Category: Federal & State Compliance

Written by Worklaw Network on November 13, 2024

By Al Vreeland – Lehr Middlebrooks Vreeland & Thompson, P.C. 

On Friday, November 8, 2024, a Texas federal judge heard arguments in the case of Texas v. U.S. Department of Labor, challenging the DOL’s regulation raising the salary threshold for the white-collar exemptions to the overtime requirements of Fair Labor Standards Act.

The DOL’s final rule, published in April 2024, raised the salary threshold from $35,568 to $43,888 ($844 per week) on July 1, 2024. It raises the minimum again to $58,656 ($1,128 per week) effective January 1, 2025. In the arguments Friday, the Court heard from the State of Texas and a number of associations and private employers groups in a consolidated case as to why this rule should be enjoined nationally (i.e., the DOL would be prohibited from enforcing the rule anywhere), and from the DOL as to why it should not.

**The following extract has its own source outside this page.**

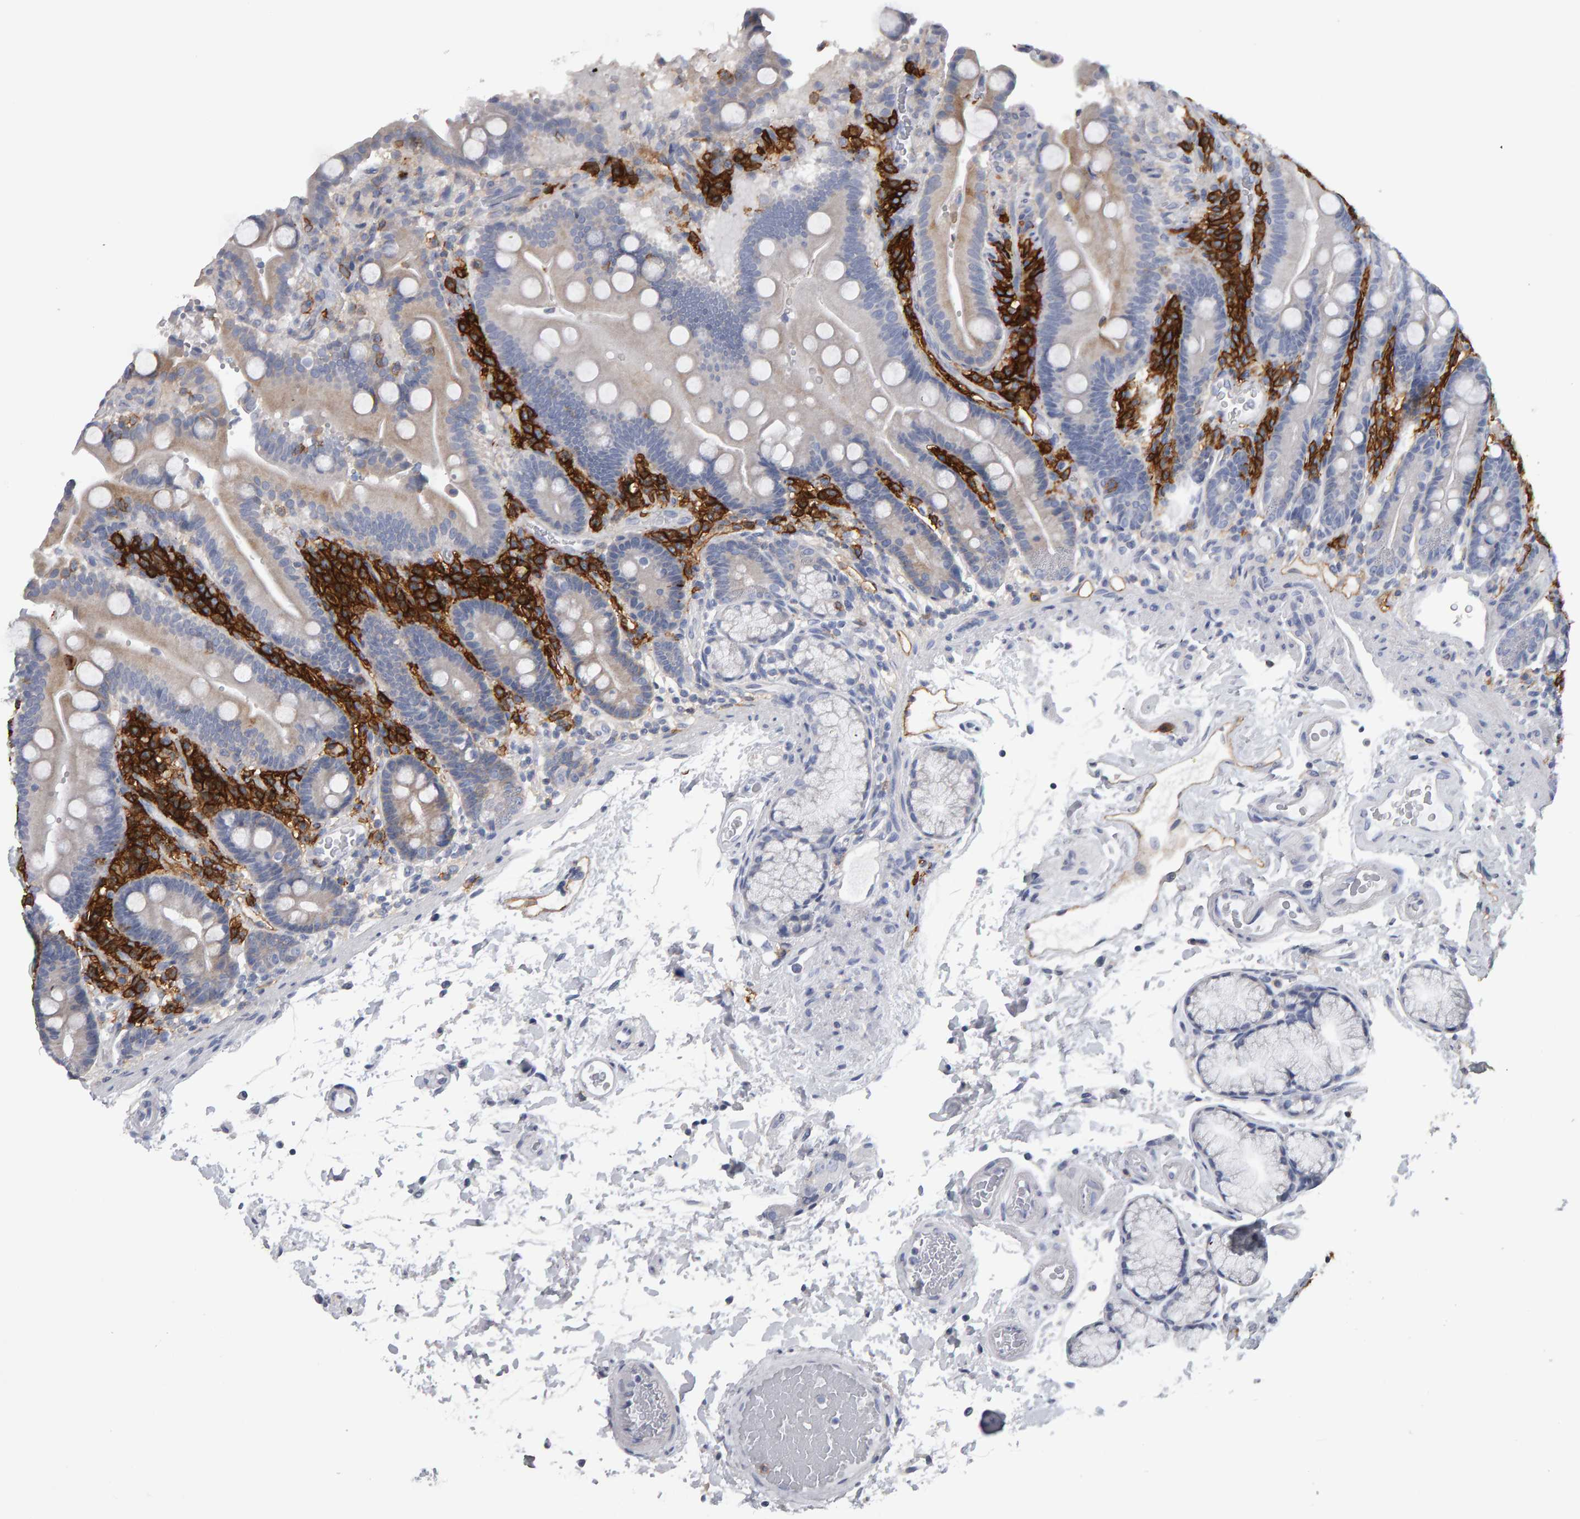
{"staining": {"intensity": "weak", "quantity": "<25%", "location": "cytoplasmic/membranous"}, "tissue": "duodenum", "cell_type": "Glandular cells", "image_type": "normal", "snomed": [{"axis": "morphology", "description": "Normal tissue, NOS"}, {"axis": "topography", "description": "Small intestine, NOS"}], "caption": "This is a micrograph of immunohistochemistry staining of unremarkable duodenum, which shows no expression in glandular cells. Nuclei are stained in blue.", "gene": "CD38", "patient": {"sex": "female", "age": 71}}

Based on his previous rulings in this and related cases (the judge previously enjoined application of the regulation to the State of Texas, but did not invalidate the rule overall), most court watchers expect the Texas judge to strike down the rule, and to do so before the second hike takes effect in January. Even so, there are still major unknowns. Some members of the Supreme Court have expressed skepticism over a lone judge striking down federal regulations nationwide (as opposed to just for the parties before the court). And any ruling would be subject to immediate appeal, albeit to the generally conservative Fifth Circuit Court of Appeals in New Orleans.

Some also expect the incoming Trump administration to rescind the boost to the salary threshold. Even if that happens, inauguration will not occur before the hike is scheduled to take effect, so politics alone cannot solve the issue in the absence of court action. Also, should the rule remain standing, to reverse the new rule, the new administration would have to publish a new rule, take public comments and undergo administrative review – a process that takes many months at best.

There is at least one other case taking aim at the regulation which could possibly be decided before January 1. Flint Avenue, LLC v. U.S. Department of Labor is also pending in Texas and the parties are currently in a 14-day window to supplement their briefing on why the rule should or should not be enjoined, and whether that decision should be limited to the parties in that case or applied nationally.

We recommend that employers prepare for the increase – identifying the positions impacted and evaluating whether to raise salaries to the threshold or convert employees to an hourly pay basis. But hold off on implementing any changes until we see what the courts will do.